(Collected data)
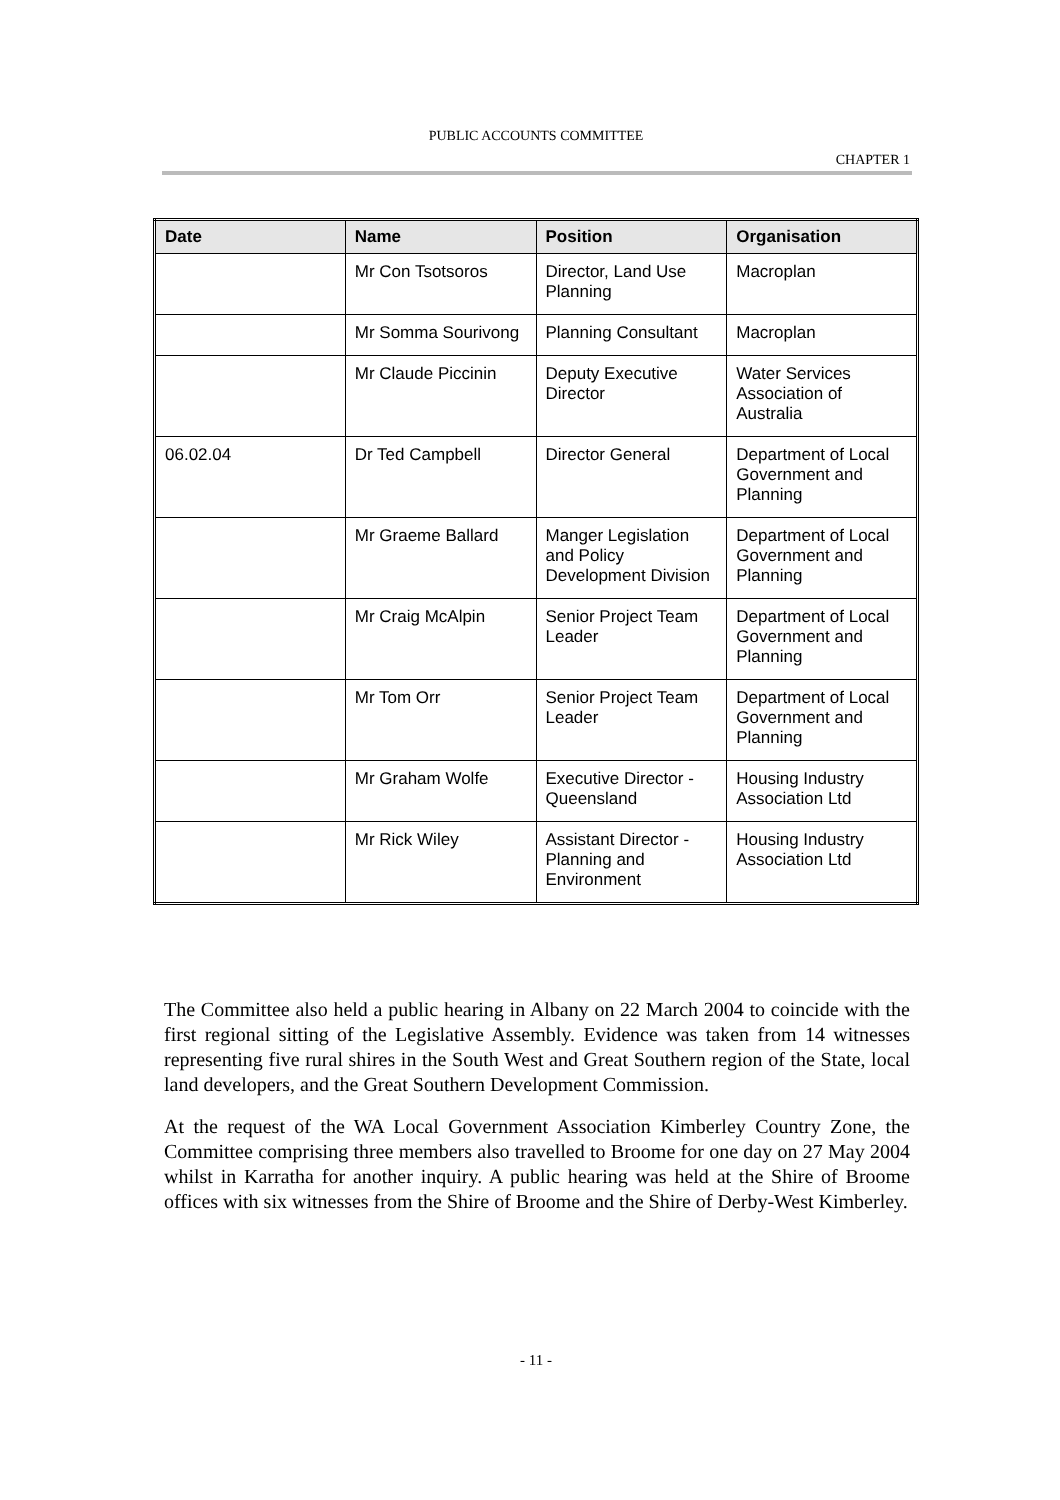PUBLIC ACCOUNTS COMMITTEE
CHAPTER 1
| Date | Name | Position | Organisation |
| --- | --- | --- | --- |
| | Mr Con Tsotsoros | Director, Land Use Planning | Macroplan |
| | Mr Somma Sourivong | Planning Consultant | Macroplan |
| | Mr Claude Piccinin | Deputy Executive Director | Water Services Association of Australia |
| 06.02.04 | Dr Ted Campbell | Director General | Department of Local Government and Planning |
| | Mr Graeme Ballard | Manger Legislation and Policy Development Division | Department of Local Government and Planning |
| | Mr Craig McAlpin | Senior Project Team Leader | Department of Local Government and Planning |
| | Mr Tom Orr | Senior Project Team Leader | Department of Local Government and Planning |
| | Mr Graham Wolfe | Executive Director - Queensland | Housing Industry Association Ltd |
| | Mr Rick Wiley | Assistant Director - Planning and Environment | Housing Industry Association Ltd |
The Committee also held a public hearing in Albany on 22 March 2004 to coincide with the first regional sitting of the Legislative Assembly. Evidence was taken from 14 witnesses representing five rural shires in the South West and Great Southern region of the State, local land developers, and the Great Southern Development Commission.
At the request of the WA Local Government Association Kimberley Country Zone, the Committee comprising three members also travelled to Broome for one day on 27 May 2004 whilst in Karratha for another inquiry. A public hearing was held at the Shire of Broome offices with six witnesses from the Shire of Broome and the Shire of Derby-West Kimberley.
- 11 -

* * *

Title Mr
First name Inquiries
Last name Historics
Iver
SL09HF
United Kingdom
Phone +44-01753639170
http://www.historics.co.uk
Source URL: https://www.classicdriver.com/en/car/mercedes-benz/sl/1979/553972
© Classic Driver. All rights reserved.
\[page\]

● REQUIRED WORK: Of the lines above, output exactly those from the line bearing "Mr Graeme Ballard" through the line bearing "Orr | Senior", inclusive.

● TASK SOLUTION:
| | Mr Graeme Ballard | Manger Legislation and Policy Development Division | Department of Local Government and Planning |
| | Mr Craig McAlpin | Senior Project Team Leader | Department of Local Government and Planning |
| | Mr Tom Orr | Senior Project Team Leader | Department of Local Government and Planning |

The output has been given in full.